» **TEXT BLOCK**:

# Iaido Demonstration!



## Brian R. VanCise (May 29, 2007)

Here is a Muso Jikiden Iaido Demonstration in London, Ontario.

[yt]ACRfDwkuDaI&mode=user&search[/yt]


----------



## Charles Mahan (May 29, 2007)

I believe that is Nicholas Suino and a couple of his students.  

It's interesting that he went with a synchronized Iai style of embu.


----------



## Brian R. VanCise (May 29, 2007)

Charles Mahan said:


> I believe that is Nicholas Suino and a couple of his students.
> 
> It's interesting that he went with a synchronized Iai style of embu.


 

Hey Charles,

Yes that is Nicholas Suino, Dan Holland and one other practitioner.
I practice with Dan and he is a great guy.


----------



## Sukerkin (May 29, 2007)

It's nice to see some iaido presented that is actually *iaido* rather than the baton-twirling nonsense that YouTube usually has.

Saved data entries
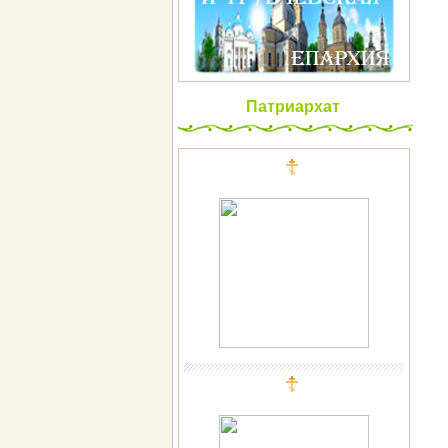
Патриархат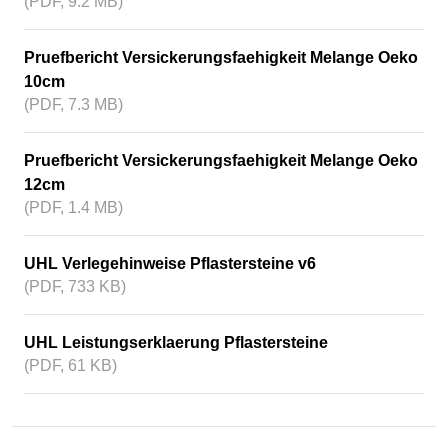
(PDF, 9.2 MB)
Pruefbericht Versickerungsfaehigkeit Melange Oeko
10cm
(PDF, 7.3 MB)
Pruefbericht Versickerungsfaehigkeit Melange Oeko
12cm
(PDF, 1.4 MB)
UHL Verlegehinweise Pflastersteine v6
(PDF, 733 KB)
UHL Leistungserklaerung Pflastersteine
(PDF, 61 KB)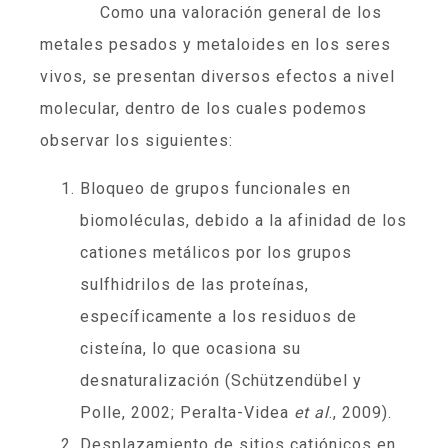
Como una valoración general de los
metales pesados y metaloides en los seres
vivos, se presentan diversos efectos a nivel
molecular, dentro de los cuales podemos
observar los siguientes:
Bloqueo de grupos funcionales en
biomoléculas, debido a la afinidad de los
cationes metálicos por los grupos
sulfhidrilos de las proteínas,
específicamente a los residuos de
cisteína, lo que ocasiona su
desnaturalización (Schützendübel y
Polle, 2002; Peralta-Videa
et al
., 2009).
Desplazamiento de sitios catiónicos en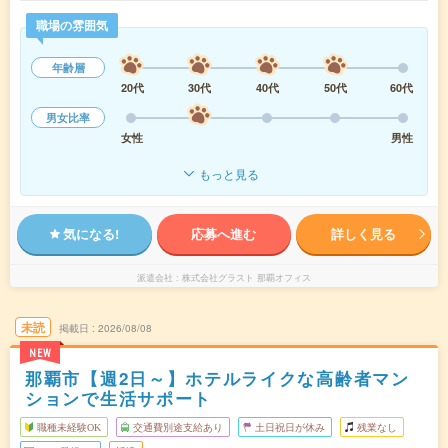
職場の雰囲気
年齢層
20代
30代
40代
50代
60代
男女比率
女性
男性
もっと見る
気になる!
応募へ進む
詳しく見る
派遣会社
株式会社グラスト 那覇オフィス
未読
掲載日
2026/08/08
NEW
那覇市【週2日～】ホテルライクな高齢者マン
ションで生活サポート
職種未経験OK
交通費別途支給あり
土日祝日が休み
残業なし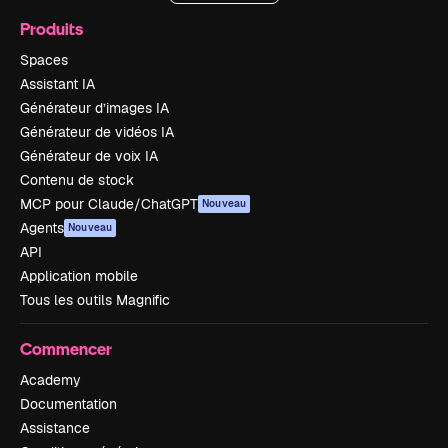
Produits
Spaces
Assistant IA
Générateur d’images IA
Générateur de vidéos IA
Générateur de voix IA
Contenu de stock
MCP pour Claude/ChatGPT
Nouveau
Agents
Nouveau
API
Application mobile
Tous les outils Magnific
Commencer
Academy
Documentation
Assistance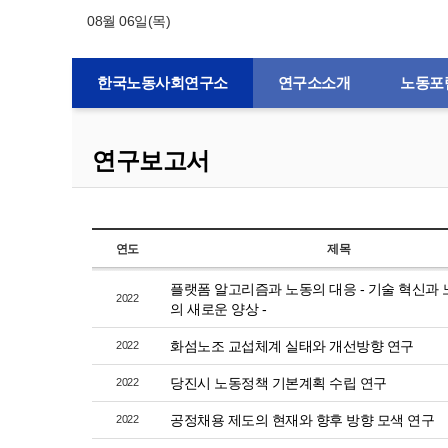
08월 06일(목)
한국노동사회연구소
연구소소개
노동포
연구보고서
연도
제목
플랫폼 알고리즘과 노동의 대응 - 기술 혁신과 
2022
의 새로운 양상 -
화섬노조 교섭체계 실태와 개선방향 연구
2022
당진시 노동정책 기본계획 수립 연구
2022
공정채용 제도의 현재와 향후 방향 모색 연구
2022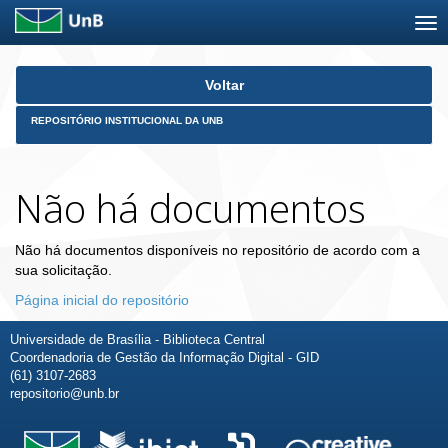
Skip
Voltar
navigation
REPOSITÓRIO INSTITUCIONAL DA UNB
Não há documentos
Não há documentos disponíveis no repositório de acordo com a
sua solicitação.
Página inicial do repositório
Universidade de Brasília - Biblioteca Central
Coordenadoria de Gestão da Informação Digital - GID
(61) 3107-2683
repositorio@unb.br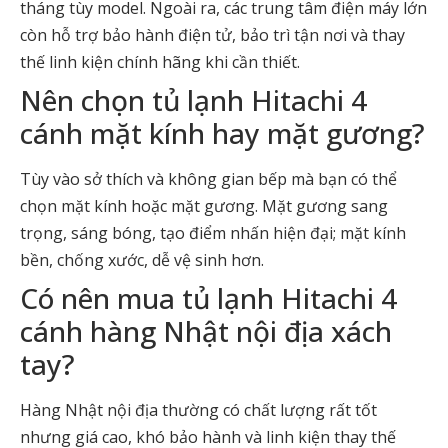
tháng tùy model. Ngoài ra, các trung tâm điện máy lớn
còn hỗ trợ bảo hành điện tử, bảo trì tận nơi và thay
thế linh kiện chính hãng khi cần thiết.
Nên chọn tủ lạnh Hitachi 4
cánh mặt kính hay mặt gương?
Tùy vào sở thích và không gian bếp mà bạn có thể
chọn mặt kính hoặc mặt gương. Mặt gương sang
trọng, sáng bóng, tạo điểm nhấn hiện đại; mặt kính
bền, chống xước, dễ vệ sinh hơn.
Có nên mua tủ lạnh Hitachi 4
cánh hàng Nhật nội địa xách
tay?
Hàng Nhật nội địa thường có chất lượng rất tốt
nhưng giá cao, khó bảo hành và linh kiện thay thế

» **EXERCISE**:
Reproduce the part of the Iaido demonstration thread starting with "Yes that is" and going on through "YouTube usually has.".

» **RESULT OF THE EXERCISE**:
Yes that is Nicholas Suino, Dan Holland and one other practitioner.
I practice with Dan and he is a great guy.


----------



## Sukerkin (May 29, 2007)

It's nice to see some iaido presented that is actually *iaido* rather than the baton-twirling nonsense that YouTube usually has.